– Quand les scientifiques des cigarettiers détournent la science (23/12/2011)
C’est un cas d’école de toute beauté. Avec trois collègues de l’université de Californie à San Francisco, Stanton Glantz, professeur de médecine et chercheur au Center for Tobacco Control Research and Education, offre, dans la livraison du 20 décembre de la revue PLoS Medicine, un superbe exemple de corruption et de manipulation de la science. Les quatre scientifiques ont voulu vérifier par eux-mêmes les conclusions d’un programme de recherche mené par le cigarettier Philip Morris dédouanant de tout effet nocif les additifs ajoutés au tabac.
De quoi s’agissait-il ? A la fin des années 1990, Philip Morris s’inquiétait - à raison - de la possibilité que la Food and Drug Administration (FDA) puisse un jour avoir son mot à dire sur la composition des cigarettes - comme c’est le cas pour les médicaments ou les aliments. Anticipant le moment où surviendrait cette décision, finalement advenue en 2009, le cigarettier américain avait lancé le « Project MIX ». Celui-ci était censé évaluer la toxicité additionnelle de 333 des 599 additifs ajoutés au tabac des cigarettes, afin de pouvoir montrer au régulateur, le moment venu, des études rassurantes attestant l’absence de sur-toxicité de ces adjuvants et autres agents de saveur.
Pourquoi ces 333 additifs et pas les 266 autres ? Stanton Glantz et ses coauteurs avouent l’ignorer. Toujours est-il que le résultat du Projet MIX est publié sous forme de quatre articles, en janvier 2002, dans Food and Chemical Toxicity, une revue savante de belle envergure. Avec comme conclusion générale que « les changements statistiquement significatifs détectés sur certains paramètres (...) sont secondaires » et qu’« il n’y a nul indice d’aucun nouvel effet attribuable » à ces additifs...

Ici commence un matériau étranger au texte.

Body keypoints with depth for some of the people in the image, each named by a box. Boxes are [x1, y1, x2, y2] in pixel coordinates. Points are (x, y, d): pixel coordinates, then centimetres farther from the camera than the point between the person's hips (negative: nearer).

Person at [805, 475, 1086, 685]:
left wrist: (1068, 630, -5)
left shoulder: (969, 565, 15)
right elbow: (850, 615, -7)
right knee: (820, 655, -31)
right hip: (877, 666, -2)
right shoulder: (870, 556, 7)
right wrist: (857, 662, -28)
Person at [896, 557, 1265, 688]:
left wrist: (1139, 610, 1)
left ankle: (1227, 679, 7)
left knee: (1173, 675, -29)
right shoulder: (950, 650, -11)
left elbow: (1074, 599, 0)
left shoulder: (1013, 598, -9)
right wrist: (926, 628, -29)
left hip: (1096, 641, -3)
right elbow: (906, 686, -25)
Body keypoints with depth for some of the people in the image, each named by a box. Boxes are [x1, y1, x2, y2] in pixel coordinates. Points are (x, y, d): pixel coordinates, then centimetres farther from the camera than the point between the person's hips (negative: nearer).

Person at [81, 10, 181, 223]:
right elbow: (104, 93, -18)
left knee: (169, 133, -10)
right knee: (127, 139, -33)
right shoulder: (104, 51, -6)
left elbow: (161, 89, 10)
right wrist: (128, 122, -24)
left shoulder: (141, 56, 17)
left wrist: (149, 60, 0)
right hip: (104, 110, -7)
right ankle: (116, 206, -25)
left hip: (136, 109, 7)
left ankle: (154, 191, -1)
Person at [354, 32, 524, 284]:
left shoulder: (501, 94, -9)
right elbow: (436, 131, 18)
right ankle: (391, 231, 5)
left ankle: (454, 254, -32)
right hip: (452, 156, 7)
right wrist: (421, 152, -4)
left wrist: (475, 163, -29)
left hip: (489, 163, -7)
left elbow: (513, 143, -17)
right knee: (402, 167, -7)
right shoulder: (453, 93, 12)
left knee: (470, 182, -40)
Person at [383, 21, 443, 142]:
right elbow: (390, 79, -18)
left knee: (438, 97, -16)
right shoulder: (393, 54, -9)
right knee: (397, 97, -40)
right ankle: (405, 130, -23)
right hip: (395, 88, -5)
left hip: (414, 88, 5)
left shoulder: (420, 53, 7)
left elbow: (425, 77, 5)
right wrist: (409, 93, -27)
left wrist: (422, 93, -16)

En compulsant des documents internes de Philip Morris rendus publics par décision de justice, Stanton Glantz et ses coauteurs ont décortiqué les méthodes des scientifiques du cigarettier. Ces derniers ont bel et bien comparé la fumée des cigarettes avec additifs et celle de cigarettes privées de ces produits. Mais ce qu’ils ont comparé, c’est la teneur de composés toxiques rapportée à la concentration totale de particules contenues dans la fumée... Dans ce cas, en effet, pas de différences notables.
Tour de passe-passe
Mais ils ont laissé de côté d’autres données beaucoup plus ennuyeuses. Car, si l’on s’intéresse à la quantité totale de toxiques produits par la combustion d’une cigarette, tout change ! Les « tiges » bardées de ces fameux additifs augmentent de plus de 20 % la quantité de quinze carcinogènes et cytotoxiques connus, présents dans la fumée inhalée... De plus, rappelle le pneumologue Yves Martinet, président de l’Alliance contre le tabac, « nombre de ces additifs servent à rendre moins irritante la fumée de cigarette, donc à la rendre plus facilement inhalable ». Donc plus nocive puisqu’elle peut pénétrer plus profondément dans les poumons du fumeur... Ainsi, la sur-toxicité des additifs est double.
Comment diable un tel tour de passe-passe a-t-il pu être repris dans une revue comme Food and Chemical Toxicology ? La réponse est elle aussi dans la documentation interne du cigarettier, dont l’un des caciques explique qu’il faut soumette les résultats de l’étude « à une revue dont l’éditeur nous connaît ». À cette période, celui qui dirigeait le comité éditorial de la revue était un distingué professeur de pharmacologie et de toxicologie de la Virginia Commonwealth University, de même qu’un membre du conseil scientifique de... Philip Morris. Quant au comité éditorial lui-même, il ne risquait guère de se rebeller : pas moins de onze de ses membres entretenaient des liens de diverses natures avec l’industrie du tabac...
Pour l’heure, la FDA a simplement tenu compte des « travaux » de Philip Morris publiés en 2002. Ces derniers étant désormais mis en pièces, l’agence américaine pourrait bien décider de demander à l’industrie de revoir les formulations de ses « clous de cercueil »... Le principal auteur des travaux réfutés, Ed Carmines, n’a pas répondu aux sollicitations du Monde.